== The problem ==
Set down only what runs from the line containing "middle tip: (410, 344)" through the last line of the data, exactly as it reads.

== Excerpted data ==
###
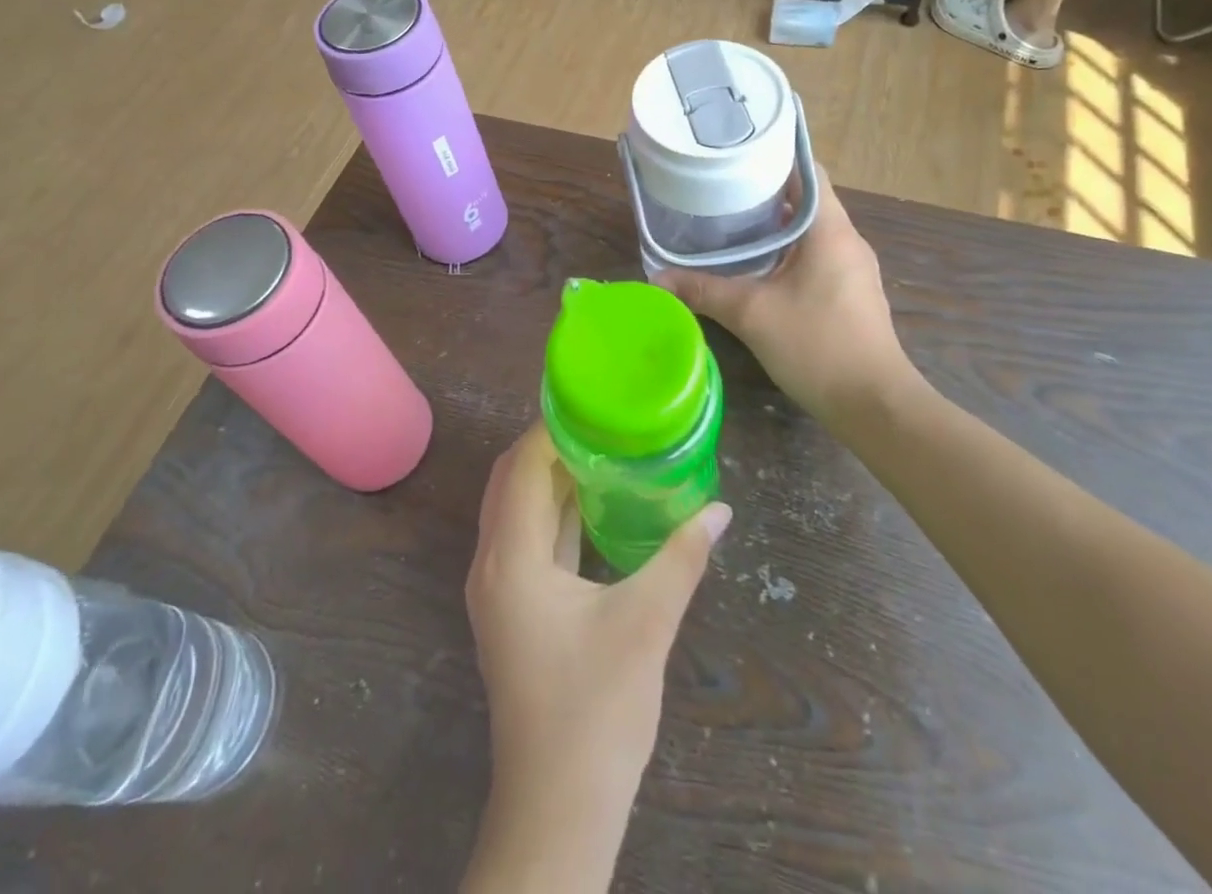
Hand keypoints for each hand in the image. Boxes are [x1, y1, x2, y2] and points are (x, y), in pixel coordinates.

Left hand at [462, 425, 729, 892]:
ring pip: (515, 510)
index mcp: (510, 558)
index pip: (522, 466)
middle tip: (599, 423)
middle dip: (548, 446)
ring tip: (599, 450)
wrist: (559, 808)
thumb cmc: (596, 709)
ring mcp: (497, 591)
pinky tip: (590, 505)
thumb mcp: (647, 623)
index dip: (551, 429)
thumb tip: (721, 509)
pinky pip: (525, 540)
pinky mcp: (511, 611)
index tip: (592, 404)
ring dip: (548, 478)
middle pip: (510, 481)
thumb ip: (682, 558)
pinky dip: (551, 513)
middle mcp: (491, 565)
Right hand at [660, 167, 920, 429]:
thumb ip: (703, 291)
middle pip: (806, 198)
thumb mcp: (752, 314)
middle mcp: (846, 240)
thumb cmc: (817, 346)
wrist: (874, 406)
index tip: (735, 156)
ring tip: (729, 222)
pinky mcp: (849, 293)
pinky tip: (755, 265)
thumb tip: (657, 279)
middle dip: (764, 192)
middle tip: (719, 189)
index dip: (773, 157)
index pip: (808, 170)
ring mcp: (852, 268)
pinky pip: (815, 255)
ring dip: (774, 224)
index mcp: (831, 229)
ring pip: (809, 230)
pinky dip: (785, 250)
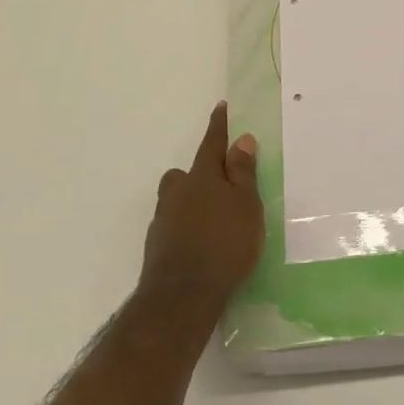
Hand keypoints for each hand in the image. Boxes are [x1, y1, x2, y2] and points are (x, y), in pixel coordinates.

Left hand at [139, 102, 263, 313]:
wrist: (181, 297)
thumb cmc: (224, 244)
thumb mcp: (246, 206)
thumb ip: (243, 173)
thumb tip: (241, 139)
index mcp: (202, 178)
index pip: (212, 144)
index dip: (219, 126)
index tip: (221, 107)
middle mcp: (177, 193)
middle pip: (185, 175)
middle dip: (199, 174)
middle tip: (219, 186)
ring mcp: (163, 221)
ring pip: (176, 201)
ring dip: (191, 204)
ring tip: (213, 221)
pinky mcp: (157, 247)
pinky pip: (174, 226)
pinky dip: (186, 229)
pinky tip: (200, 245)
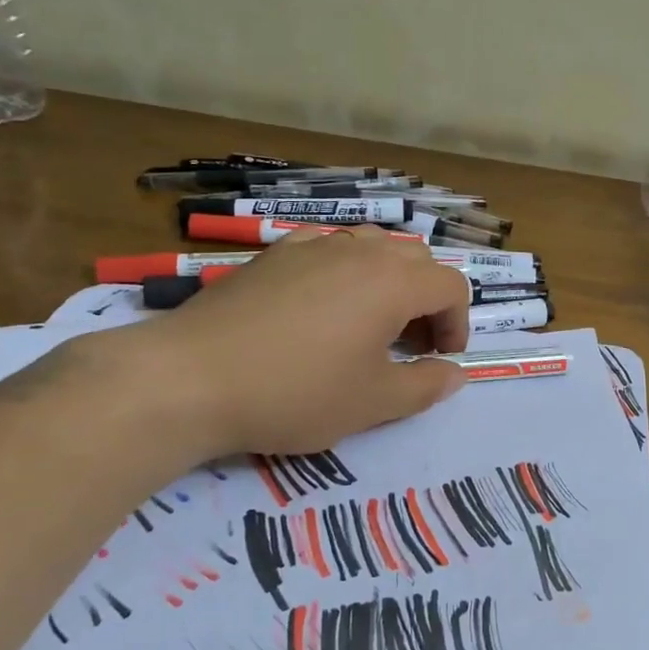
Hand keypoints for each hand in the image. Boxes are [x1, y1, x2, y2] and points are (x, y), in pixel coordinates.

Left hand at [106, 228, 471, 458]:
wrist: (191, 378)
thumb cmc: (295, 392)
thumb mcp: (373, 403)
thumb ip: (426, 386)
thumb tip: (458, 374)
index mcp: (393, 282)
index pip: (451, 287)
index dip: (457, 323)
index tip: (439, 359)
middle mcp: (360, 251)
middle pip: (417, 260)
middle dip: (427, 300)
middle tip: (410, 344)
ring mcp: (313, 246)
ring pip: (373, 246)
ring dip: (389, 280)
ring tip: (370, 322)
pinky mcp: (275, 254)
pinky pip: (328, 247)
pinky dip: (344, 269)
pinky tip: (322, 302)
###
== Answer to this problem ==
middle tip: (410, 344)
ring mcp: (313, 246)
ring pip: (373, 246)
ring dip: (389, 280)
ring tip: (370, 322)
pinky mcp: (275, 254)
pinky pip: (328, 247)
pinky dip: (344, 269)
pinky tip: (322, 302)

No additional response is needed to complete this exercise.